Aufgabe A: Wie alt ist laut dem Text über das Verwöhnen das Kind im Kinderwagen?
Aufgabe B: Geben Sie den Abschnitt des Textes über das Verwöhnen zwischen „Eine Mutter hat“ und „setzt erneut ein.“, beide eingeschlossen, erneut wieder. Tauschen Sie dabei „Kinderwagen“ gegen „Buggy“ aus.

Text zur Prüfung:
"Aber ich möchte das!" - Vom Bedürfniserfüllen zum Verwöhnen

Durch Fernsehen verwöhnt?
Eine Mutter hat ein 1 1/2-jähriges Kind im Kinderwagen dabei. Noch sitzt es ganz friedlich da, doch der Friede währt nur kurz. Schon bald quietscht sie ungeduldig herum, möchte sich nach vorne setzen, dorthin, wo die große Schwester sitzt, wenn sie gemeinsam im Kinderwagen fahren. Die Mutter gewährt. Bereits ein paar Sekunden später ist der Platz doch nicht mehr der Richtige. Sie will wieder nach hinten. Die Mutter eilt zu Hilfe. Dann hat sie Hunger. Sie will eine Reiswaffel. Doch die Reiswaffel, die die Mutter hinhält, ist nicht gut genug. Sie nimmt eine Neue, beißt einmal hinein und schmeißt sie auf den Gehweg. Wieder soll eine Neue her. Die Mutter hält ihr die ganze Tüte hin und das Kind entreißt ihr selbige. Das Reiswaffelmassaker beginnt. Jedoch ist das Kind schon nach wenigen Minuten wieder gelangweilt. Der ganze Beutel fliegt nach unten und der Quengelton setzt erneut ein.

Extrahierte Informationen:
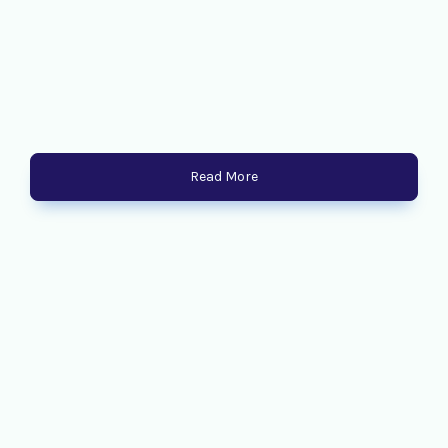
Read More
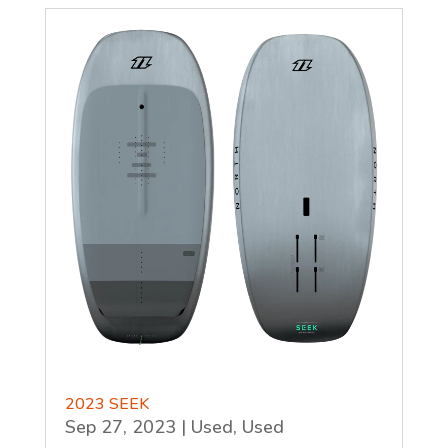
2023 SEEK
Sep 27, 2023
|
Used
,
Used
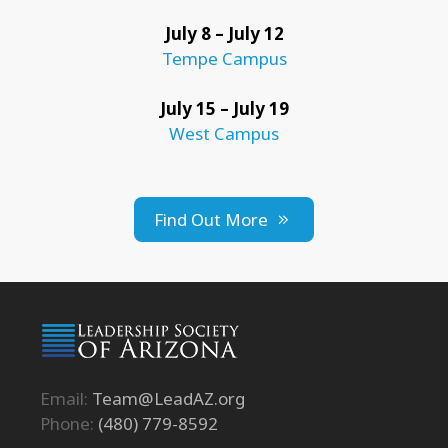
July 8 – July 12
Tempe Campus
July 15 – July 19
West Campus
Find Out More
Email:
Team@LeadAZ.org
Phone:
(480) 779-8592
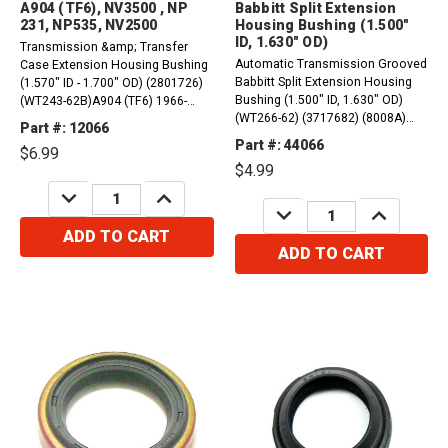
A904 (TF6), NV3500 , NP
Babbitt Split Extension
231, NP535, NV2500
Housing Bushing (1.500"
ID, 1.630" OD)
Transmission &amp; Transfer
Automatic Transmission Grooved
Case Extension Housing Bushing
Babbitt Split Extension Housing
(1.570" ID - 1.700" OD) (2801726)
Bushing (1.500" ID, 1.630" OD)
(WT243-62B)A904 (TF6) 1966-
(WT266-62) (3717682) (8008A)
2004 NV3500 (NV 3500) NP 231
Part #: 12066
(01755). 1962-1973 Aluminum
(26 &amp; 27 Spline) NP535,
Part #: 44066
$6.99
Powerglide1984-1988 Doug Nash
NV2500
$4.99
(MH5, MK2)1969-1998 THM180,
DECREASE
INCREASE
THM180C&nbsp;1976-1980
QUANTITY:
QUANTITY:
DECREASE
INCREASE
TH200 (M16)1976-1982...
QUANTITY:
QUANTITY:
ADD TO CART
ADD TO CART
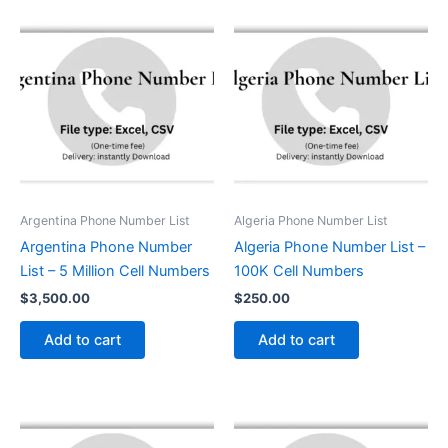
Argentina Phone Number List
Algeria Phone Number List
Argentina Phone Number
Algeria Phone Number List –
List – 5 Million Cell Numbers
100K Cell Numbers
$
3,500.00
$
250.00
Add to cart
Add to cart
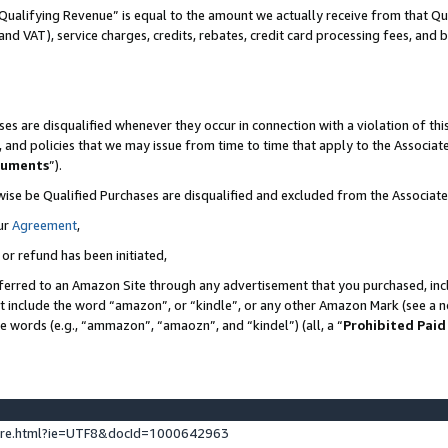
Qualifying Revenue” is equal to the amount we actually receive from that Qua
 and VAT), service charges, credits, rebates, credit card processing fees, and 
es are disqualified whenever they occur in connection with a violation of t
s, and policies that we may issue from time to time that apply to the Associ
cuments
”).
wise be Qualified Purchases are disqualified and excluded from the Associa
ur
Agreement
,
 or refund has been initiated,
ferred to an Amazon Site through any advertisement that you purchased, incl
at include the word “amazon”, or “kindle”, or any other Amazon Mark (see a no
se words (e.g., “ammazon”, “amaozn”, and “kindel”) (all, a “
Prohibited Paid
ture.html?ie=UTF8&docId=1000642963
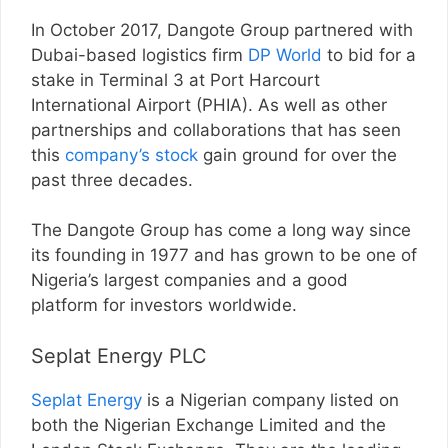
In October 2017, Dangote Group partnered with
Dubai-based logistics firm
DP World
to bid for a
stake in Terminal 3 at Port Harcourt
International Airport (PHIA). As well as other
partnerships and collaborations that has seen
this
company’s stock
gain ground for over the
past three decades.
The Dangote Group has come a long way since
its founding in 1977 and has grown to be one of
Nigeria’s largest companies and a good
platform for investors worldwide.
Seplat Energy PLC
Seplat Energy
is a Nigerian company listed on
both the Nigerian Exchange Limited and the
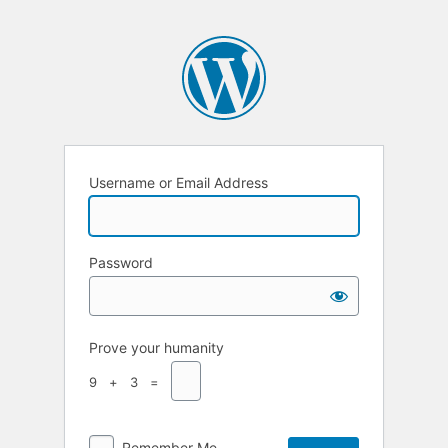
Username or Email Address
Password
Prove your humanity
9 + 3 =
Remember Me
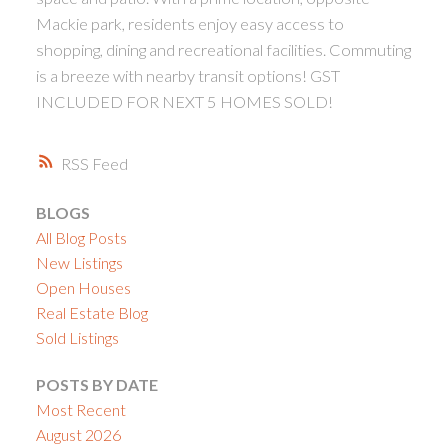
Mackie park, residents enjoy easy access to
shopping, dining and recreational facilities. Commuting
is a breeze with nearby transit options! GST
INCLUDED FOR NEXT 5 HOMES SOLD!
RSS
BLOGS
All Blog Posts
New Listings
Open Houses
Real Estate Blog
Sold Listings
POSTS BY DATE
Most Recent
August 2026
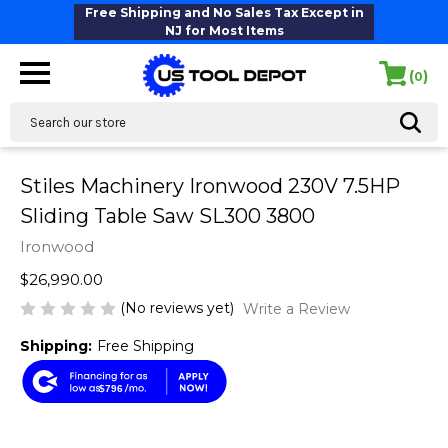
Free Shipping and No Sales Tax Except in
NJ for Most Items
(
)
0
Search
Stiles Machinery Ironwood 230V 7.5HP
Sliding Table Saw SL300 3800
Ironwood
$26,990.00
(No reviews yet)
Write a Review
Shipping:
Free Shipping
$796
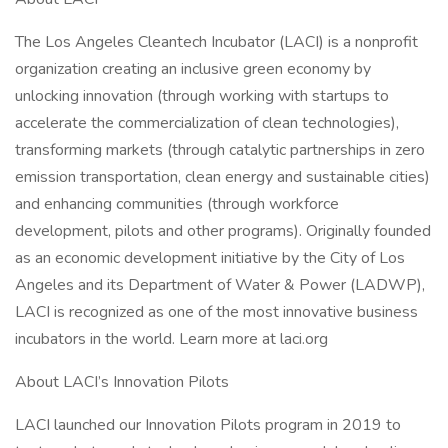
The Los Angeles Cleantech Incubator (LACI) is a nonprofit
organization creating an inclusive green economy by
unlocking innovation (through working with startups to
accelerate the commercialization of clean technologies),
transforming markets (through catalytic partnerships in zero
emission transportation, clean energy and sustainable cities)
and enhancing communities (through workforce
development, pilots and other programs). Originally founded
as an economic development initiative by the City of Los
Angeles and its Department of Water & Power (LADWP),
LACI is recognized as one of the most innovative business
incubators in the world. Learn more at laci.org
About LACI’s Innovation Pilots
LACI launched our Innovation Pilots program in 2019 to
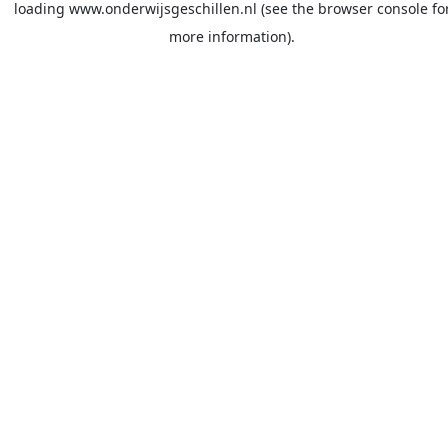
loading
www.onderwijsgeschillen.nl
(see the
browser console
fo
more information).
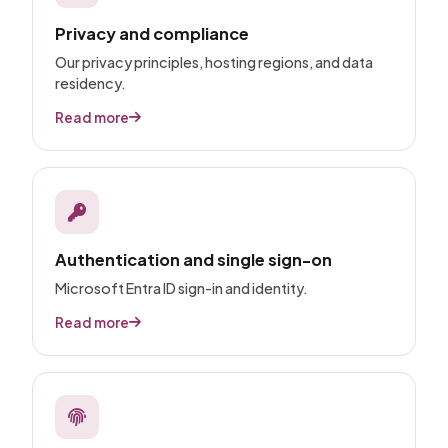
Privacy and compliance
Our privacy principles, hosting regions, and data
residency.
Read more
Authentication and single sign-on
Microsoft Entra ID sign-in and identity.
Read more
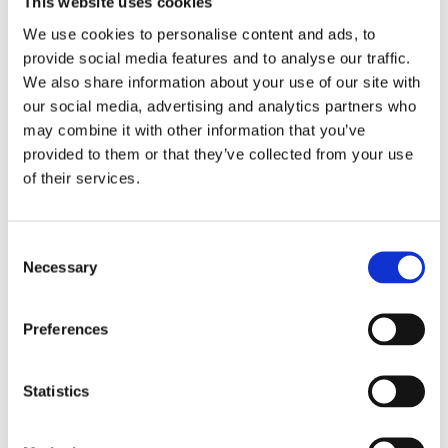
This website uses cookies
We use cookies to personalise content and ads, to
provide social media features and to analyse our traffic.
We also share information about your use of our site with
our social media, advertising and analytics partners who
may combine it with other information that you’ve
provided to them or that they’ve collected from your use
of their services.
Victoria Merrick
is founder and Director
of Merrick-Ed Limited, an education
consultancy with 19+ years’ experience
C
helping schools and multi-academy trusts
Necessary
strengthen curriculum, assessment and
o
data-informed improvement strategies.
n
s
Preferences
e
n
t
Statistics
S
e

Schriftliche Antwort A: Das Kind ist anderthalb Jahre alt.

Schriftliche Antwort B:
Eine Mutter hat ein 1 1/2-jähriges Kind im Buggy dabei. Noch sitzt es ganz friedlich da, doch der Friede währt nur kurz. Schon bald quietscht sie ungeduldig herum, möchte sich nach vorne setzen, dorthin, wo die große Schwester sitzt, wenn sie gemeinsam im Buggy fahren. Die Mutter gewährt. Bereits ein paar Sekunden später ist der Platz doch nicht mehr der Richtige. Sie will wieder nach hinten. Die Mutter eilt zu Hilfe. Dann hat sie Hunger. Sie will eine Reiswaffel. Doch die Reiswaffel, die die Mutter hinhält, ist nicht gut genug. Sie nimmt eine Neue, beißt einmal hinein und schmeißt sie auf den Gehweg. Wieder soll eine Neue her. Die Mutter hält ihr die ganze Tüte hin und das Kind entreißt ihr selbige. Das Reiswaffelmassaker beginnt. Jedoch ist das Kind schon nach wenigen Minuten wieder gelangweilt. Der ganze Beutel fliegt nach unten und der Quengelton setzt erneut ein.